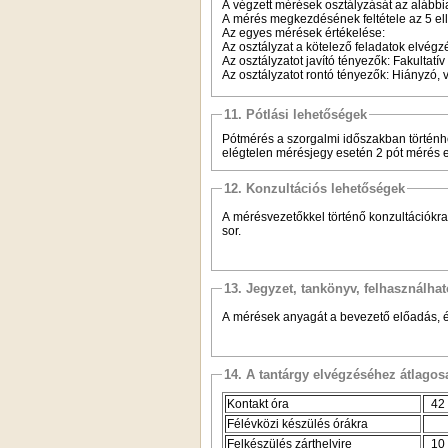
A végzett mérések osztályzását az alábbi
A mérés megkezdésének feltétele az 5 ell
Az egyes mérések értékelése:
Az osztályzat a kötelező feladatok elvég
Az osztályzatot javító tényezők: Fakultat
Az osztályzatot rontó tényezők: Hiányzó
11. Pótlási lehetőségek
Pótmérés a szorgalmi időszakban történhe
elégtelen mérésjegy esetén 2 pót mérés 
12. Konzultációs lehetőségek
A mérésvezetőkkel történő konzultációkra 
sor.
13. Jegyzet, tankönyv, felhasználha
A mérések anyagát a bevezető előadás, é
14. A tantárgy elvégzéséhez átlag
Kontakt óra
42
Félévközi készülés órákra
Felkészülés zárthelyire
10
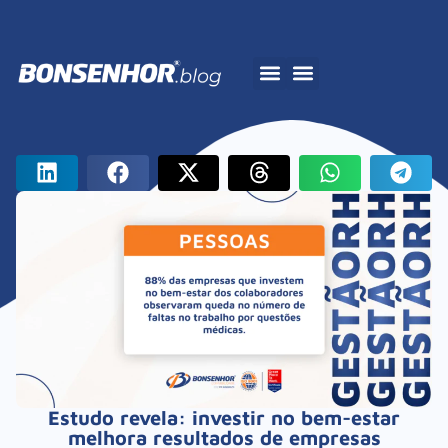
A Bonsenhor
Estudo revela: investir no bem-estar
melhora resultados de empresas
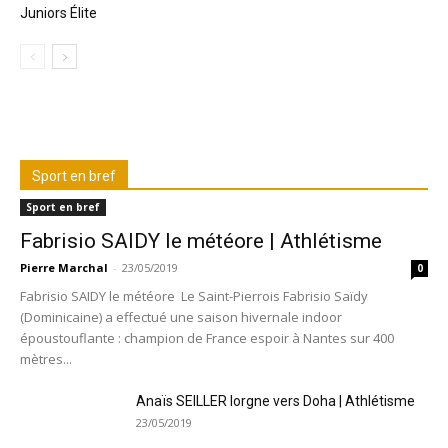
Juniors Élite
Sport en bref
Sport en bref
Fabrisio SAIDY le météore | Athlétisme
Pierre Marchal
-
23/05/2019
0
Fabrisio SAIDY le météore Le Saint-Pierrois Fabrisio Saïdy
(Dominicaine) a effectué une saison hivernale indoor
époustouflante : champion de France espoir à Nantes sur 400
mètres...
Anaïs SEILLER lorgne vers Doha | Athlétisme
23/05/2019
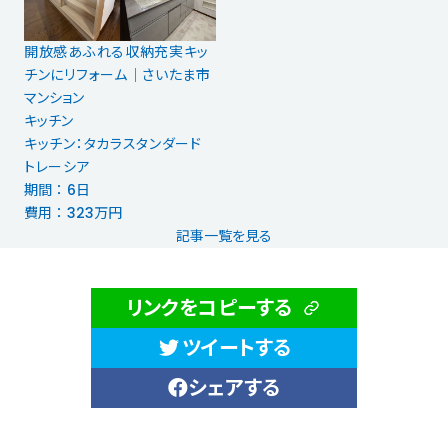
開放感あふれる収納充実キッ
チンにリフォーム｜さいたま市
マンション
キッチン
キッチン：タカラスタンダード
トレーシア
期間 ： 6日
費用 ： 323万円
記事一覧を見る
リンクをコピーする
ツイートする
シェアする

...

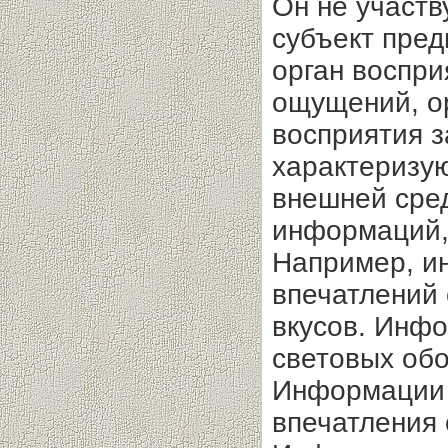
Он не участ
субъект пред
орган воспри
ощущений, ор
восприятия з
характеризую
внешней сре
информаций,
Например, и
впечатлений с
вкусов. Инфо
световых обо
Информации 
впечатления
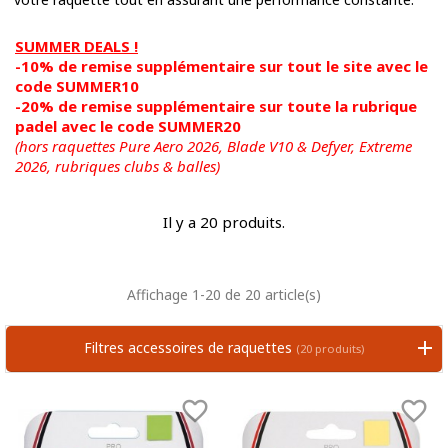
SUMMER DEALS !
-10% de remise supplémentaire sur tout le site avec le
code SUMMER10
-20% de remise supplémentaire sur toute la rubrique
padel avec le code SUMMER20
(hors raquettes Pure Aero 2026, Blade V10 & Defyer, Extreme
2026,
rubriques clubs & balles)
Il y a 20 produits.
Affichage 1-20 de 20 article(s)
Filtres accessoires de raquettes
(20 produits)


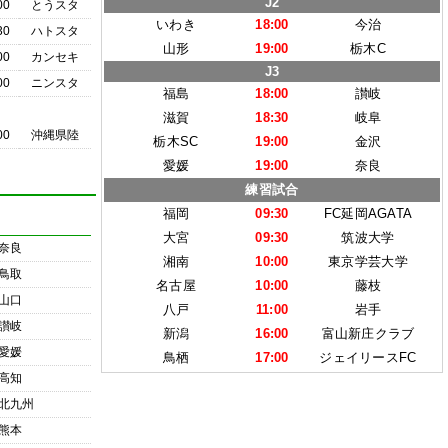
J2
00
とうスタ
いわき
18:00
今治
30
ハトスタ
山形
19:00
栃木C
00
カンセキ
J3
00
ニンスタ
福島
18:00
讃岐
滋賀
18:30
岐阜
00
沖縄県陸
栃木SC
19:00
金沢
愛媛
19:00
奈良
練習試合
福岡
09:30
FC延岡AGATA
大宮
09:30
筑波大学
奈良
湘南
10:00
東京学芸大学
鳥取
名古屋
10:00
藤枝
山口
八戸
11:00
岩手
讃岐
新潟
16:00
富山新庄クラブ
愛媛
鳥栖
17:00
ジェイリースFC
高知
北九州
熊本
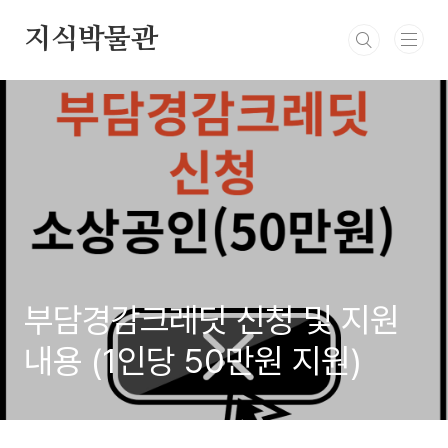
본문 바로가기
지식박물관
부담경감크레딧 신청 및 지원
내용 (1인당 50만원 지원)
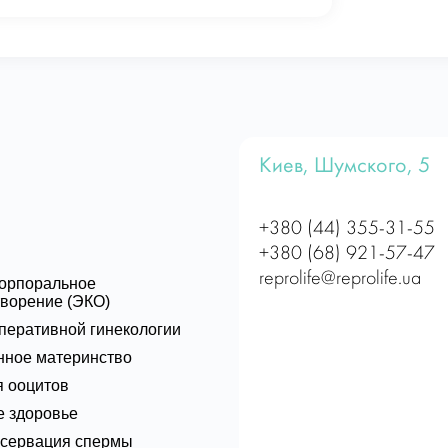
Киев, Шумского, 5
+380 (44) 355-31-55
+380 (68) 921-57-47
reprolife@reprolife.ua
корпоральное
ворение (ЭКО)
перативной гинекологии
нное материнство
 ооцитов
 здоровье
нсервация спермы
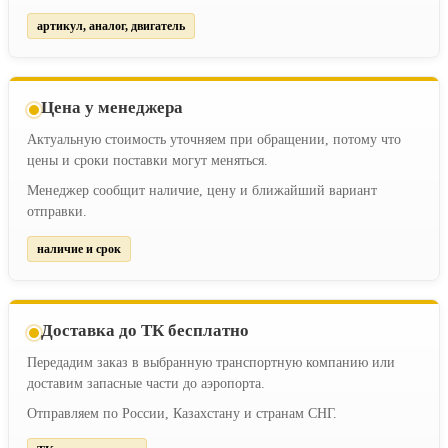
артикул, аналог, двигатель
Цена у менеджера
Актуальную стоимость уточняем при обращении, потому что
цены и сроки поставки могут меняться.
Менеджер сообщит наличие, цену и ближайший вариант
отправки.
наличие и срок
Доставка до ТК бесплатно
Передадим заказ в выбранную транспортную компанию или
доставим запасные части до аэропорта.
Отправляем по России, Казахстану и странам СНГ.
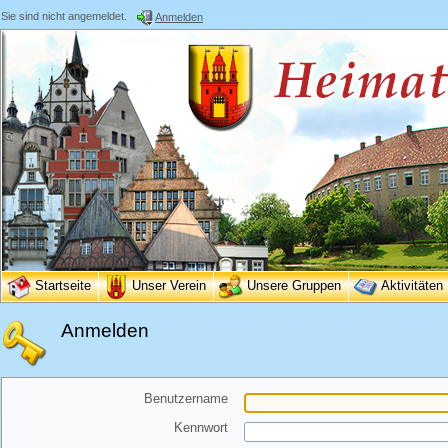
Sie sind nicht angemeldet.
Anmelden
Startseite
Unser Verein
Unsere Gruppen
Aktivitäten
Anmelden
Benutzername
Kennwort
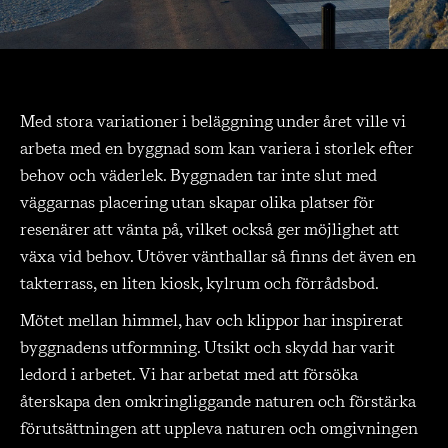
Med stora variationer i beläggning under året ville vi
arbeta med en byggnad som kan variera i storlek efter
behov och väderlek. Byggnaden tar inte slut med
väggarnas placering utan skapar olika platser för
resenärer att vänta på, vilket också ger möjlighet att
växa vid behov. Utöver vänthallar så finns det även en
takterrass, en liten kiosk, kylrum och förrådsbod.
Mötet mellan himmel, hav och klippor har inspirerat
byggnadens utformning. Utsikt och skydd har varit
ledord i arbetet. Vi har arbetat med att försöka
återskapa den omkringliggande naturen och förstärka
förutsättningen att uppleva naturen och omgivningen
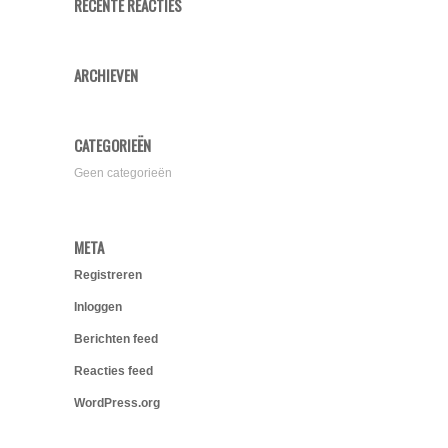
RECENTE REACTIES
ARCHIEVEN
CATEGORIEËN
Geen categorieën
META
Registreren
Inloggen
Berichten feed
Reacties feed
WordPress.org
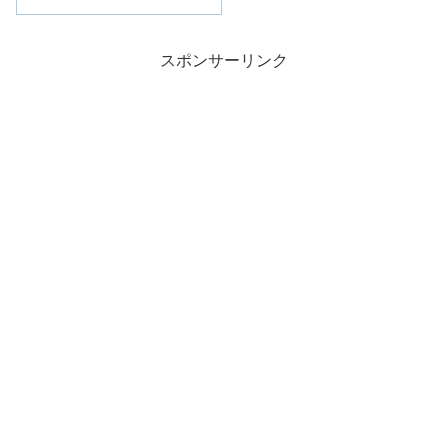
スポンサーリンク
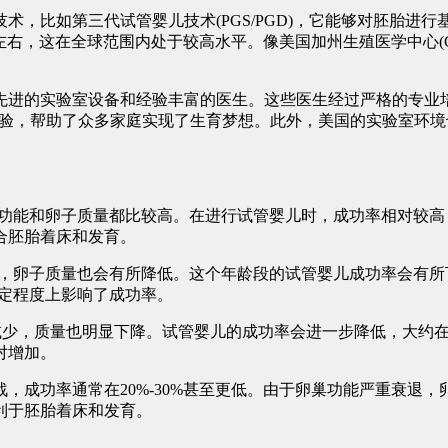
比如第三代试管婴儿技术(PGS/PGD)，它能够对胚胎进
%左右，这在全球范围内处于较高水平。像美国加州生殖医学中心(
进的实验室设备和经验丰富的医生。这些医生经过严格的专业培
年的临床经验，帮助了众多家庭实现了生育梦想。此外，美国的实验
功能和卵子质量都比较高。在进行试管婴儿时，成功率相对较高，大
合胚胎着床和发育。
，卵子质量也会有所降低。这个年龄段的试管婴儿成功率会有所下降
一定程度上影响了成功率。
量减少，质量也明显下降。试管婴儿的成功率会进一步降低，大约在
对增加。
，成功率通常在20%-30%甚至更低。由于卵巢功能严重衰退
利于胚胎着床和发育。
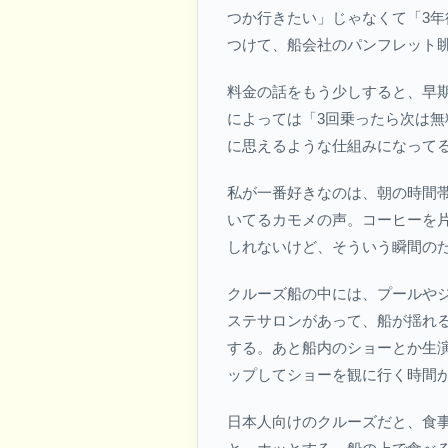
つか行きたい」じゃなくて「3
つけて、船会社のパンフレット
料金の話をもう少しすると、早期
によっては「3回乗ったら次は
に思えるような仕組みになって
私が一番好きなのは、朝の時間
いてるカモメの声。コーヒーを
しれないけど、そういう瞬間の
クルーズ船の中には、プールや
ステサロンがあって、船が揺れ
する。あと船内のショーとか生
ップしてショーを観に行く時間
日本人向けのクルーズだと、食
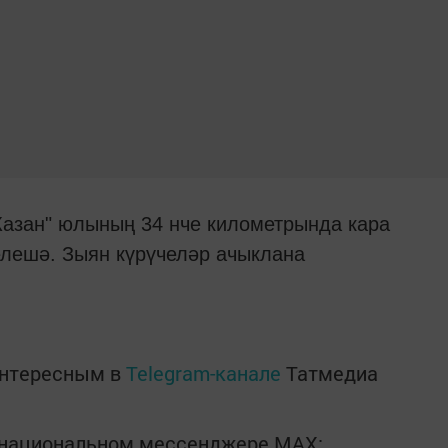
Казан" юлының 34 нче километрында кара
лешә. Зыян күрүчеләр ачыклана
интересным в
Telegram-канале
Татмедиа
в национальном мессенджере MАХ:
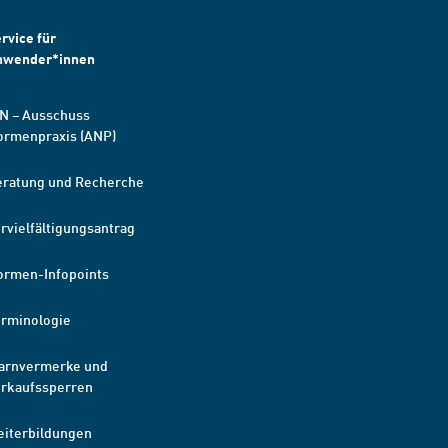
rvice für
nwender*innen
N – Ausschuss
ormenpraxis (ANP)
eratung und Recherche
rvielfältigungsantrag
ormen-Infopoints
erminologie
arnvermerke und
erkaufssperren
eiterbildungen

▶ _What you will do_: Reproduce the lines of the material from the line containing "A végzett mérések osztályzását az alábbi" through the line containing "12. Konzultációs lehetőségek", including both of those lines.

▶ _Answer space_:
A végzett mérések osztályzását az alábbi
A mérés megkezdésének feltétele az 5 ell
Az egyes mérések értékelése:
Az osztályzat a kötelező feladatok elvég
Az osztályzatot javító tényezők: Fakultat
Az osztályzatot rontó tényezők: Hiányzó
11. Pótlási lehetőségek
Pótmérés a szorgalmi időszakban történhe
elégtelen mérésjegy esetén 2 pót mérés 
12. Konzultációs lehetőségek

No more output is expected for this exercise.